Reproduce the lines below verbatim. Pictures are to be omitted.

(Camera-frame cuboid estimates)
══════════════════════════════
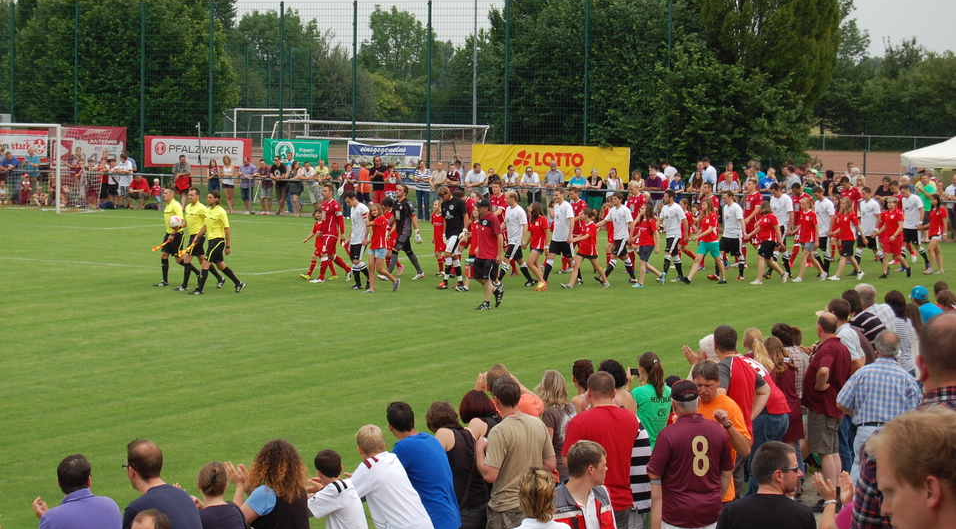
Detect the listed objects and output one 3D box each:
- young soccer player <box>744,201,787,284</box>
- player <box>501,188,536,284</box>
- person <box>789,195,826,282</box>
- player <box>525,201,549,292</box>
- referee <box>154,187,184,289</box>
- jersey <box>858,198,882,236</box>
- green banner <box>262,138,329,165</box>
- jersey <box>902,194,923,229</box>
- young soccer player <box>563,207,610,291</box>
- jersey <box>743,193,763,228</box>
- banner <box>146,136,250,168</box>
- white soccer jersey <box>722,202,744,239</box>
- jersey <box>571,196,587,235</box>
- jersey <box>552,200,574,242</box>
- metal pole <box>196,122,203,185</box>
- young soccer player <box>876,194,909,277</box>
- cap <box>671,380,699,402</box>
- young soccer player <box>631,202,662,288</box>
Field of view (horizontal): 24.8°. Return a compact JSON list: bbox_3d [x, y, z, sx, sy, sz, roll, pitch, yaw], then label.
[{"bbox_3d":[5.393,-0.405,40.582,0.720,1.530,0.520,-2,4,-36],"label":"young soccer player"},{"bbox_3d":[0.761,-0.495,39.873,0.700,1.740,0.560,-1,4,-30],"label":"player"},{"bbox_3d":[6.454,-0.494,42.600,0.600,1.630,0.460,-1,4,-26],"label":"person"},{"bbox_3d":[1.098,-0.331,38.877,0.520,1.560,0.460,-1,4,-30],"label":"player"},{"bbox_3d":[-5.364,-0.501,38.500,0.700,1.710,0.500,-1,4,-26],"label":"referee"},{"bbox_3d":[8.025,-0.945,44.500,0.260,0.730,0.460,-1,4,-26],"label":"jersey"},{"bbox_3d":[-5.523,-3.418,66.366,2.280,0.780,0.050,3,4,24],"label":"green banner"},{"bbox_3d":[9.030,-1.090,45.147,0.320,0.730,0.500,-2,5,-43],"label":"jersey"},{"bbox_3d":[1.988,-0.296,39.515,0.820,1.440,0.500,-1,4,-28],"label":"young soccer player"},{"bbox_3d":[5.825,-1.161,45.900,0.260,0.710,0.460,-2,4,-33],"label":"jersey"},{"bbox_3d":[-8.835,-3.521,68.747,4.000,0.970,0.040,3,4,24],"label":"banner"},{"bbox_3d":[4.989,-0.860,42.500,0.260,0.710,0.460,-1,4,-26],"label":"white soccer jersey"},{"bbox_3d":[1.928,-0.939,43.000,0.330,0.730,0.470,-1,5,-33],"label":"jersey"},{"bbox_3d":[1.578,-0.799,40.133,0.300,0.740,0.500,-1,5,-33],"label":"jersey"},{"bbox_3d":[-8.412,-2.980,66.164,0.100,2.600,0.100,-1,4,25],"label":"metal pole"},{"bbox_3d":[8.386,-0.540,44.000,0.520,1.620,0.460,-1,4,-28],"label":"young soccer player"},{"bbox_3d":[1.268,0.774,13.429,0.170,0.130,0.250,0,4,-14],"label":"cap"},{"bbox_3d":[3.086,-0.344,39.590,0.520,1.500,0.440,-1,4,-30],"label":"young soccer player"}]

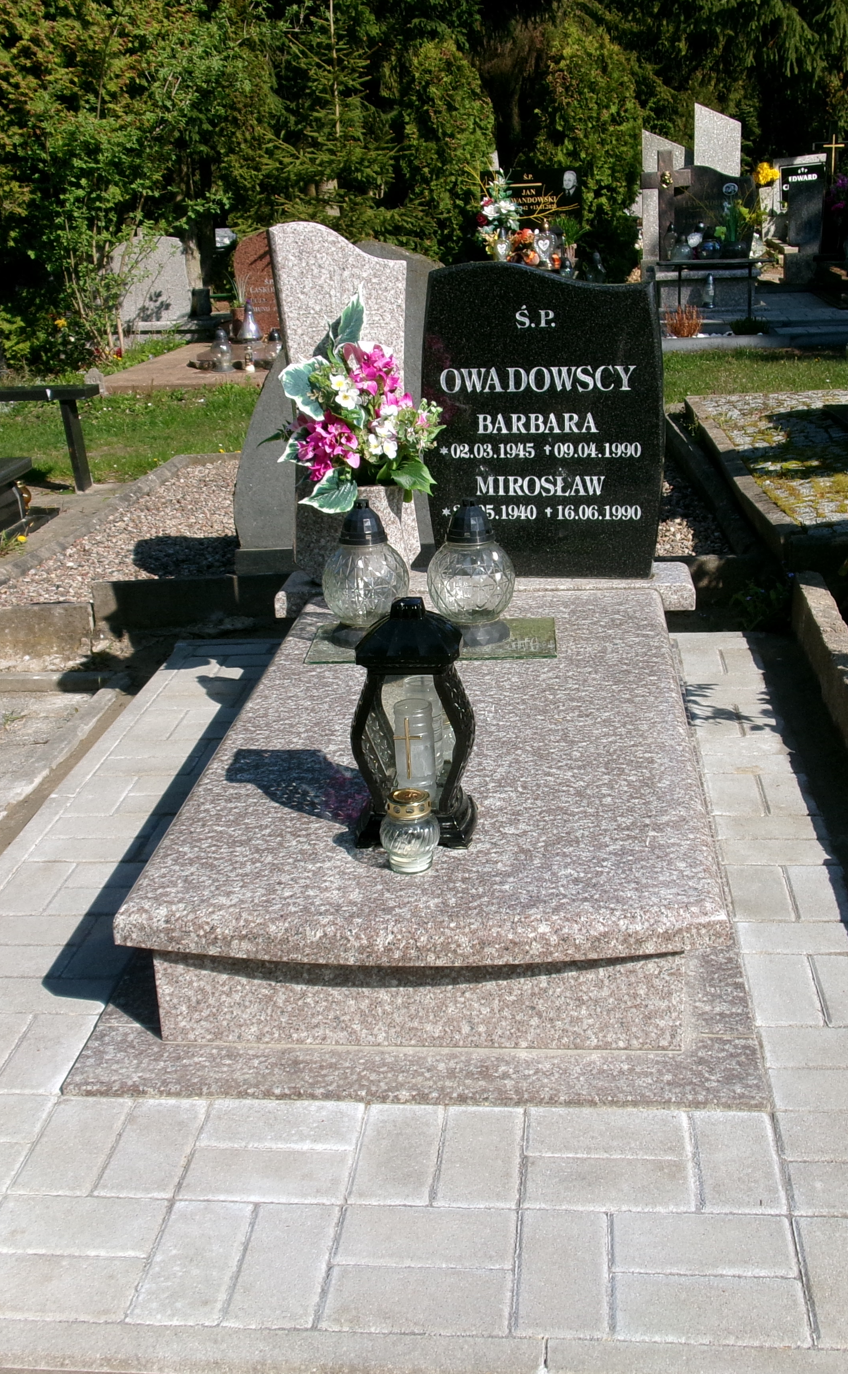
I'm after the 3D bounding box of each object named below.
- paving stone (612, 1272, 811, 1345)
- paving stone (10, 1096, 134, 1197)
[{"bbox_3d":[0.304,0.688,1.580,0.200,0.060,0.100,-1,19,6],"label":"paving stone"},{"bbox_3d":[-0.439,0.602,1.875,0.100,0.055,0.200,-1,19,6],"label":"paving stone"}]

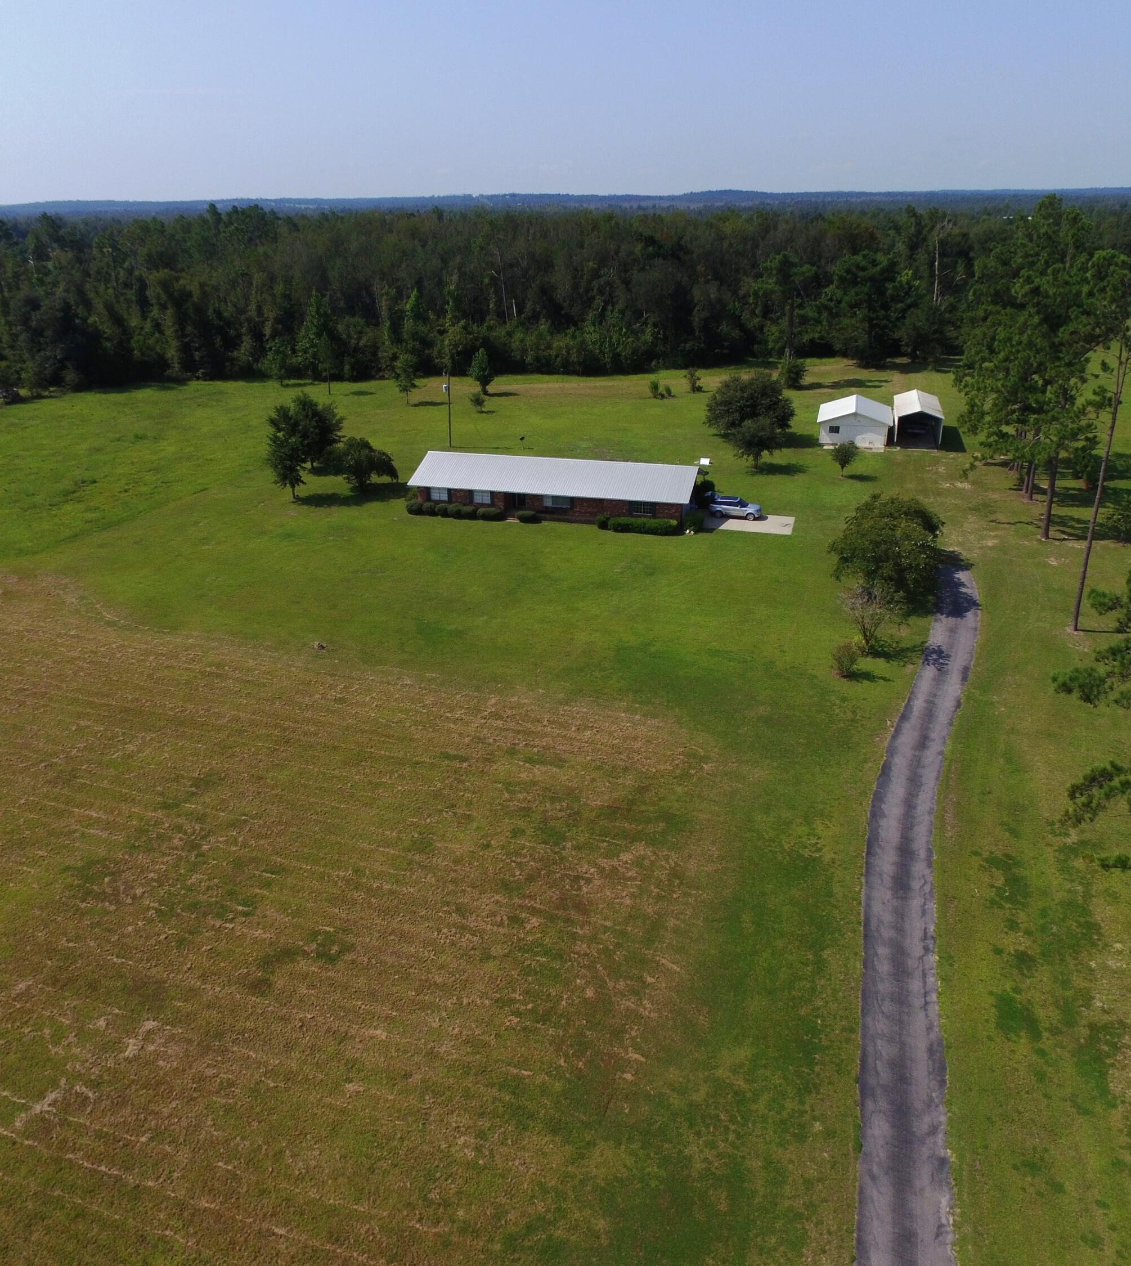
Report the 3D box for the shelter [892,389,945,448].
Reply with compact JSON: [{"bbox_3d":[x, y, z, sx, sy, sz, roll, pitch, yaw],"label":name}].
[{"bbox_3d":[44.320,-27.297,122.873,5.350,4.100,13.500,6,25,15],"label":"shelter"}]

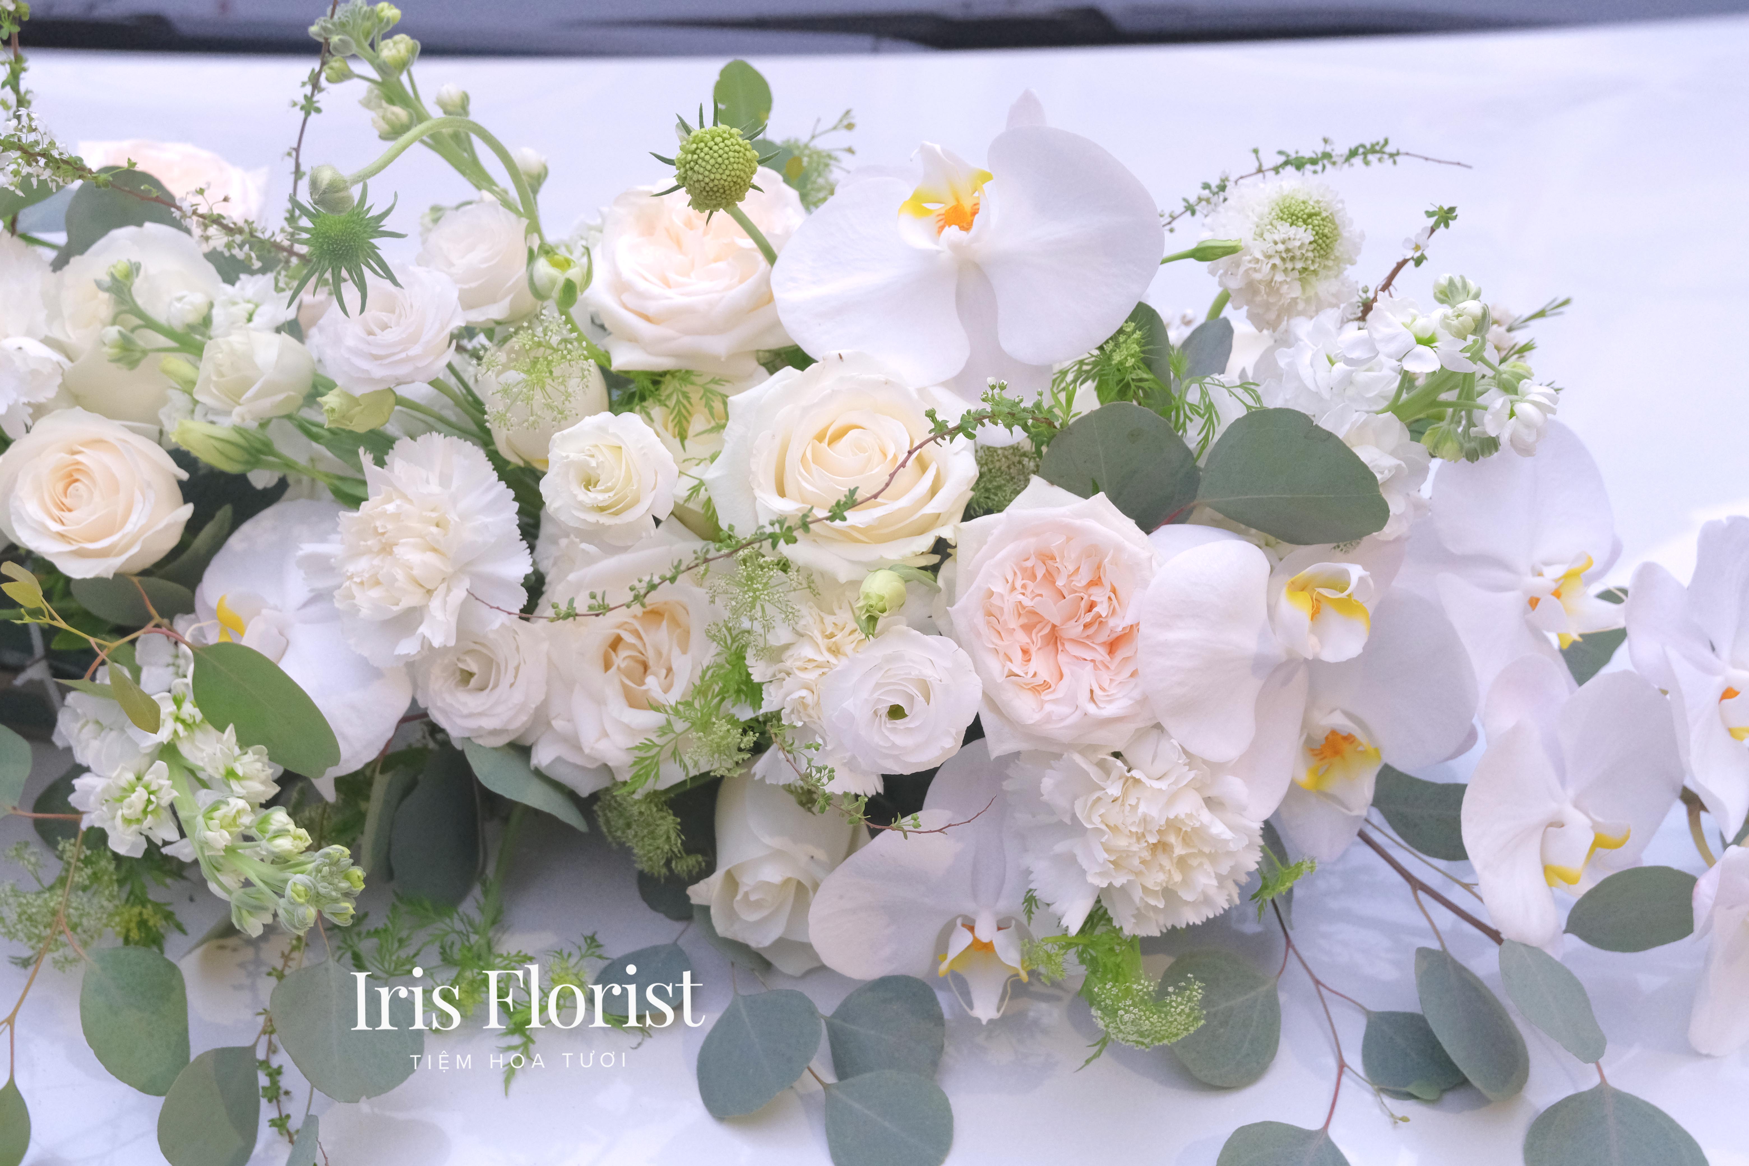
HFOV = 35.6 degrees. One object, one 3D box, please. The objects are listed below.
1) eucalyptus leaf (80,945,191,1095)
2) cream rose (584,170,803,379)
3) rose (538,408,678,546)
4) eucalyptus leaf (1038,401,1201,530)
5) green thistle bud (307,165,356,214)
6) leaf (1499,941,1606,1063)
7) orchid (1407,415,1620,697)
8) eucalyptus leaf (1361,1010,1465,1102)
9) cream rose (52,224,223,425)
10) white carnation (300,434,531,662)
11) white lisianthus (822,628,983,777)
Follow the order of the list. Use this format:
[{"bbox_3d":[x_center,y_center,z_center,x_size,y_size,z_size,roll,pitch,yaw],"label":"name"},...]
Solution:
[{"bbox_3d":[-0.267,0.158,0.985,0.043,0.008,0.057,-26,66,-5],"label":"eucalyptus leaf"},{"bbox_3d":[-0.071,-0.122,1.080,0.087,0.060,0.087,1,60,-1],"label":"cream rose"},{"bbox_3d":[-0.086,-0.034,0.884,0.044,0.038,0.043,8,77,14],"label":"rose"},{"bbox_3d":[0.088,-0.040,0.985,0.060,0.010,0.058,-12,69,-1],"label":"eucalyptus leaf"},{"bbox_3d":[-0.181,-0.131,0.905,0.018,0.016,0.016,-39,90,-15],"label":"green thistle bud"},{"bbox_3d":[0.244,0.151,0.980,0.034,0.008,0.059,-25,74,-37],"label":"leaf"},{"bbox_3d":[0.208,-0.006,0.890,0.088,0.096,0.042,18,-12,-28],"label":"orchid"},{"bbox_3d":[0.197,0.172,0.990,0.048,0.008,0.042,33,60,22],"label":"eucalyptus leaf"},{"bbox_3d":[-0.241,-0.084,0.890,0.056,0.052,0.064,0,79,30],"label":"cream rose"},{"bbox_3d":[-0.135,-0.010,0.800,0.063,0.065,0.050,0,0,21],"label":"white carnation"},{"bbox_3d":[0.008,0.038,0.876,0.051,0.049,0.034,-1,6,-2],"label":"white lisianthus"}]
══════════════════════════════
→ **Solution for this problem**:
Detect the listed objects and output one 3D box each:
- young soccer player <box>744,201,787,284</box>
- player <box>501,188,536,284</box>
- person <box>789,195,826,282</box>
- player <box>525,201,549,292</box>
- referee <box>154,187,184,289</box>
- jersey <box>858,198,882,236</box>
- green banner <box>262,138,329,165</box>
- jersey <box>902,194,923,229</box>
- young soccer player <box>563,207,610,291</box>
- jersey <box>743,193,763,228</box>
- banner <box>146,136,250,168</box>
- white soccer jersey <box>722,202,744,239</box>
- jersey <box>571,196,587,235</box>
- jersey <box>552,200,574,242</box>
- metal pole <box>196,122,203,185</box>
- young soccer player <box>876,194,909,277</box>
- cap <box>671,380,699,402</box>
- young soccer player <box>631,202,662,288</box>
Field of view (horizontal): 24.8°. Return a compact JSON list: bbox_3d [x, y, z, sx, sy, sz, roll, pitch, yaw], then label.
[{"bbox_3d":[5.393,-0.405,40.582,0.720,1.530,0.520,-2,4,-36],"label":"young soccer player"},{"bbox_3d":[0.761,-0.495,39.873,0.700,1.740,0.560,-1,4,-30],"label":"player"},{"bbox_3d":[6.454,-0.494,42.600,0.600,1.630,0.460,-1,4,-26],"label":"person"},{"bbox_3d":[1.098,-0.331,38.877,0.520,1.560,0.460,-1,4,-30],"label":"player"},{"bbox_3d":[-5.364,-0.501,38.500,0.700,1.710,0.500,-1,4,-26],"label":"referee"},{"bbox_3d":[8.025,-0.945,44.500,0.260,0.730,0.460,-1,4,-26],"label":"jersey"},{"bbox_3d":[-5.523,-3.418,66.366,2.280,0.780,0.050,3,4,24],"label":"green banner"},{"bbox_3d":[9.030,-1.090,45.147,0.320,0.730,0.500,-2,5,-43],"label":"jersey"},{"bbox_3d":[1.988,-0.296,39.515,0.820,1.440,0.500,-1,4,-28],"label":"young soccer player"},{"bbox_3d":[5.825,-1.161,45.900,0.260,0.710,0.460,-2,4,-33],"label":"jersey"},{"bbox_3d":[-8.835,-3.521,68.747,4.000,0.970,0.040,3,4,24],"label":"banner"},{"bbox_3d":[4.989,-0.860,42.500,0.260,0.710,0.460,-1,4,-26],"label":"white soccer jersey"},{"bbox_3d":[1.928,-0.939,43.000,0.330,0.730,0.470,-1,5,-33],"label":"jersey"},{"bbox_3d":[1.578,-0.799,40.133,0.300,0.740,0.500,-1,5,-33],"label":"jersey"},{"bbox_3d":[-8.412,-2.980,66.164,0.100,2.600,0.100,-1,4,25],"label":"metal pole"},{"bbox_3d":[8.386,-0.540,44.000,0.520,1.620,0.460,-1,4,-28],"label":"young soccer player"},{"bbox_3d":[1.268,0.774,13.429,0.170,0.130,0.250,0,4,-14],"label":"cap"},{"bbox_3d":[3.086,-0.344,39.590,0.520,1.500,0.440,-1,4,-30],"label":"young soccer player"}]

I'm after the 3D bounding box of each object named below.
- paving stone (612, 1272, 811, 1345)
- paving stone (10, 1096, 134, 1197)
[{"bbox_3d":[0.304,0.688,1.580,0.200,0.060,0.100,-1,19,6],"label":"paving stone"},{"bbox_3d":[-0.439,0.602,1.875,0.100,0.055,0.200,-1,19,6],"label":"paving stone"}]

Report the 3D box for the shelter [892,389,945,448].
Reply with compact JSON: [{"bbox_3d":[x, y, z, sx, sy, sz, roll, pitch, yaw],"label":name}].
[{"bbox_3d":[44.320,-27.297,122.873,5.350,4.100,13.500,6,25,15],"label":"shelter"}]

HFOV = 35.6 degrees. One object, one 3D box, please. The objects are listed below.
1) eucalyptus leaf (80,945,191,1095)
2) cream rose (584,170,803,379)
3) rose (538,408,678,546)
4) eucalyptus leaf (1038,401,1201,530)
5) green thistle bud (307,165,356,214)
6) leaf (1499,941,1606,1063)
7) orchid (1407,415,1620,697)
8) eucalyptus leaf (1361,1010,1465,1102)
9) cream rose (52,224,223,425)
10) white carnation (300,434,531,662)
11) white lisianthus (822,628,983,777)
Follow the order of the list. Use this format:
[{"bbox_3d":[x_center,y_center,z_center,x_size,y_size,z_size,roll,pitch,yaw],"label":"name"},...]
Solution:
[{"bbox_3d":[-0.267,0.158,0.985,0.043,0.008,0.057,-26,66,-5],"label":"eucalyptus leaf"},{"bbox_3d":[-0.071,-0.122,1.080,0.087,0.060,0.087,1,60,-1],"label":"cream rose"},{"bbox_3d":[-0.086,-0.034,0.884,0.044,0.038,0.043,8,77,14],"label":"rose"},{"bbox_3d":[0.088,-0.040,0.985,0.060,0.010,0.058,-12,69,-1],"label":"eucalyptus leaf"},{"bbox_3d":[-0.181,-0.131,0.905,0.018,0.016,0.016,-39,90,-15],"label":"green thistle bud"},{"bbox_3d":[0.244,0.151,0.980,0.034,0.008,0.059,-25,74,-37],"label":"leaf"},{"bbox_3d":[0.208,-0.006,0.890,0.088,0.096,0.042,18,-12,-28],"label":"orchid"},{"bbox_3d":[0.197,0.172,0.990,0.048,0.008,0.042,33,60,22],"label":"eucalyptus leaf"},{"bbox_3d":[-0.241,-0.084,0.890,0.056,0.052,0.064,0,79,30],"label":"cream rose"},{"bbox_3d":[-0.135,-0.010,0.800,0.063,0.065,0.050,0,0,21],"label":"white carnation"},{"bbox_3d":[0.008,0.038,0.876,0.051,0.049,0.034,-1,6,-2],"label":"white lisianthus"}]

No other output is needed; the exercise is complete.